DIRECTIONS
When you reach the line with "thumb tip: (107, 150)" in the data below, begin printing lines exactly, and stop once the line with "pinky tip: (129, 168)" has been printed.

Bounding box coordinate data
+ + + + + + +
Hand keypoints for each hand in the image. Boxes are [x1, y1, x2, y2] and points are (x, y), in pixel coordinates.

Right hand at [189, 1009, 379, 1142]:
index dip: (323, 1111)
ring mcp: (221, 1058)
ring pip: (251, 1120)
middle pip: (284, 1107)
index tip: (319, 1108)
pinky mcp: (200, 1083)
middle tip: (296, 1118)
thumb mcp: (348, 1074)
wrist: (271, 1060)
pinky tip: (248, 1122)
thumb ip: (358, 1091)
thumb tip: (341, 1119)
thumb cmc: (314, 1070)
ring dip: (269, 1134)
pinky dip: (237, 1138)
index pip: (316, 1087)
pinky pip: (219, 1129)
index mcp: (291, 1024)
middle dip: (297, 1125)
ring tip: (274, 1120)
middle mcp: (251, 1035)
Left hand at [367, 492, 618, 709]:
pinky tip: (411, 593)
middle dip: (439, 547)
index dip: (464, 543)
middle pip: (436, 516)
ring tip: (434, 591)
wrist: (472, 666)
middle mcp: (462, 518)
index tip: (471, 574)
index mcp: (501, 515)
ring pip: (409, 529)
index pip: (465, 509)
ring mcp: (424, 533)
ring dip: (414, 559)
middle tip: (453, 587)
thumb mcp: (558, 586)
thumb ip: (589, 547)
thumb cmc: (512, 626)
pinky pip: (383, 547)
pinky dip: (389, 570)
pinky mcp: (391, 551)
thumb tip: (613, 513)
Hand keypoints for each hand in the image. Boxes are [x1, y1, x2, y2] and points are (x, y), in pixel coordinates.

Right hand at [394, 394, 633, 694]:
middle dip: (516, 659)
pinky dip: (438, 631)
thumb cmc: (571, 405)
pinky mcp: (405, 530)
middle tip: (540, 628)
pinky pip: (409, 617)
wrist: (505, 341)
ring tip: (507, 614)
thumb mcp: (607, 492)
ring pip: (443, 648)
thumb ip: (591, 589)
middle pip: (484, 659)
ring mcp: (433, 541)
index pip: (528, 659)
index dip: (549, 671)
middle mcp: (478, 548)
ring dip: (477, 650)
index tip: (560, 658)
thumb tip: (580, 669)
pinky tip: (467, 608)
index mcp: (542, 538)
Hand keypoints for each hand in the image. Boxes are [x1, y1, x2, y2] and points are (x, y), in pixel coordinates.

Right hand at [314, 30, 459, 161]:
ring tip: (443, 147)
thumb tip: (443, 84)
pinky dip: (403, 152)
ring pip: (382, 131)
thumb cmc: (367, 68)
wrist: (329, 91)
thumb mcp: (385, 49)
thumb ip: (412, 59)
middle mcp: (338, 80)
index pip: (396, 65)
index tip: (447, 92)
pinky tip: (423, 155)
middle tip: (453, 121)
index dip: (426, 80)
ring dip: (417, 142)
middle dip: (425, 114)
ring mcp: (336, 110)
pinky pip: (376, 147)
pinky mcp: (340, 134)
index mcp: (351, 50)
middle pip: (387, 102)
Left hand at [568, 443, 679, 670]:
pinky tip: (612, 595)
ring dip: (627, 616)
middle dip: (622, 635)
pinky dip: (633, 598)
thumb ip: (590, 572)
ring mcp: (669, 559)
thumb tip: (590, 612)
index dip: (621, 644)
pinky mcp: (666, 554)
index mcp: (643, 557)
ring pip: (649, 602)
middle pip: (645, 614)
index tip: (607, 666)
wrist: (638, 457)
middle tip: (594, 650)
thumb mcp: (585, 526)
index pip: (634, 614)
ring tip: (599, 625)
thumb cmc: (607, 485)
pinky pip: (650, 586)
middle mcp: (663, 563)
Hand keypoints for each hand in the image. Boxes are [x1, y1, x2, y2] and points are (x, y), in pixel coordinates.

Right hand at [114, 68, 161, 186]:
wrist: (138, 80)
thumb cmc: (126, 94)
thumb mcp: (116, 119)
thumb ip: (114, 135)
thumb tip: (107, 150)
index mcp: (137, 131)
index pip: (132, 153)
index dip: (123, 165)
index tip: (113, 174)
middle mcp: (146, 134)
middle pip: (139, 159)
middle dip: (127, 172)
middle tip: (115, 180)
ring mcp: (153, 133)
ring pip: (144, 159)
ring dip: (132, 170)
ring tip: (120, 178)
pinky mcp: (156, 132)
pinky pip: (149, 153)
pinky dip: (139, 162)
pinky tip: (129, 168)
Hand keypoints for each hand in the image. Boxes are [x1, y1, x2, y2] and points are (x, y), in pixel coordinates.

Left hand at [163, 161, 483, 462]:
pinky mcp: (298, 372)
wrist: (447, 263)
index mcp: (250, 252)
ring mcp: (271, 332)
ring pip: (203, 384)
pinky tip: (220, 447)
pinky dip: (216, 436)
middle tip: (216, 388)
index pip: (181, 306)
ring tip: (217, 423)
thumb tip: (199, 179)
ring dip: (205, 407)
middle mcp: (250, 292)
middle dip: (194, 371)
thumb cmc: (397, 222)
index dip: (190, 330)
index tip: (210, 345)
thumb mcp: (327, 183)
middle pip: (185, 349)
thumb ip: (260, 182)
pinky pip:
+ + + + + + +
OUTPUT BELOW
thumb tip: (107, 150)
index mcp: (137, 131)
index pip: (132, 153)
index dip: (123, 165)
index tip: (113, 174)
middle mcp: (146, 134)
middle pip: (139, 159)
middle dip: (127, 172)
middle tip: (115, 180)
ring mcp: (153, 133)
ring pip: (144, 159)
ring dip: (132, 170)
ring tip: (120, 178)
pinky mcp: (156, 132)
pinky pip: (149, 153)
pinky dip: (139, 162)
pinky tip: (129, 168)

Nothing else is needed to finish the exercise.